Cartesian
To know what people really think, pay attention to what they do, rather than what they say.
― Descartes
This transition requires that we help each other manage a world where the center has fallen. We must learn and fail fast and not be afraid to abandon the outdated structures of a dichotomous worldview. External shocks and internal stresses are the symptoms of the psychosis born of our collective divorce from community. We have all the data we need, yet are paralyzed from taking action.
In November after seventeen years, I returned to the chaos of Cairo for Word Urban Forum 12. From 2004 to 2007, I worked to help develop mortgage markets in Egypt. At WUF 11 in Katowice, Poland, I vowed to return and see how the market had progressed. I was happy to see that although there is still a jumble of formal and informal development, the city is growing at a fast pace with New Cairo and the opening of the Grand Egyptian Museum. As usual inside the WUF 12 halls, there was an overwhelming amount of disaggregation and very little in the way of practical solutions.

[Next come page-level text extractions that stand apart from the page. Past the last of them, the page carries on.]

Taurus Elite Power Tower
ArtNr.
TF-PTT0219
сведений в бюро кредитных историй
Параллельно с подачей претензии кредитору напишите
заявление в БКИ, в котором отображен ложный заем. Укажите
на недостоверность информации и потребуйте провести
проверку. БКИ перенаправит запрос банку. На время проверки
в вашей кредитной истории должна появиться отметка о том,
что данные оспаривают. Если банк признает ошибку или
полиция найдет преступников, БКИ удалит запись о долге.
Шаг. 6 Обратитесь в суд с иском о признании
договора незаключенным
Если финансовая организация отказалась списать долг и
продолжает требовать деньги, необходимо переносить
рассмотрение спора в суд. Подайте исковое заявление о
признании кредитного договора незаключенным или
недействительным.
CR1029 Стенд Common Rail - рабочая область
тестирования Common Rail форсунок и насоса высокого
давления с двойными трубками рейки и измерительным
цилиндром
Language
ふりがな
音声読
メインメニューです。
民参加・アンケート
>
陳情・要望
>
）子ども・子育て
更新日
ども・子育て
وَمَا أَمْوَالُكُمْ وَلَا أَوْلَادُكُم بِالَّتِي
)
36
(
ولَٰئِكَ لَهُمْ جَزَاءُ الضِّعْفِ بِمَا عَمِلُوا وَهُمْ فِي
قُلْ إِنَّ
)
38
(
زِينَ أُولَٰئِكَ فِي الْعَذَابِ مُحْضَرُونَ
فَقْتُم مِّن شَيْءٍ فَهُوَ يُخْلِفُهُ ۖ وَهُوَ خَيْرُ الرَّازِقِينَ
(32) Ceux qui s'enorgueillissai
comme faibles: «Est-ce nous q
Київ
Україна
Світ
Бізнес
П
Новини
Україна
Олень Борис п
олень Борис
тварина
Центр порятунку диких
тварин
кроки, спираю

Our Team included Sharon K. Young, CEO of Global Housing and Architect Paweł Wołejsza, who Sharon and I had met at WUF 11 – a prime example of the value of gathering sustainable development stakeholders and transition managers in a family reunion. We promoted proven solutions for inclusive economic growth and scalable, affordable, healthy housing for those at the bottom of the pyramid.
The Property Market Toolkit is set of property market system analysis and intervention tools that can be used by business associations, in-country reformers, governments, global property market analysts and policy advisors to understand market conditions and identify key areas for collaboration and reform. It presents Case Studies from Armenia, Ghana, Kenya, Nigeria, the Philippines and Uganda of citizens taking the initiative to wrestle control of property markets from the connected gatekeepers and elites that dominate emerging markets. Global Housing has been working to build one house at a time for those displaced by the war in Ukraine and Paweł has been working to lead the construction industry away from toxic and unsustainable building materials toward new materials such as hempcrete.
As we navigated our way to and from WUF 12 and around the bustling, 24-hour Cairo we commiserated over meals, drinks and a trip to the Pyramids. We drew strength from our shared commitment to take specific actions to do our part as key actors in the hive we call earth. We laughed at our cultural arrogance to think that we have created innovative solutions when the Egyptians had far surpassed our artificial intelligence three thousand years ago.
I remind myself every day that the hateful rhetoric that dominates our discourse and the inhumane actions of the confused can only be healed by our collective action to reengage with our communities and protect our hive.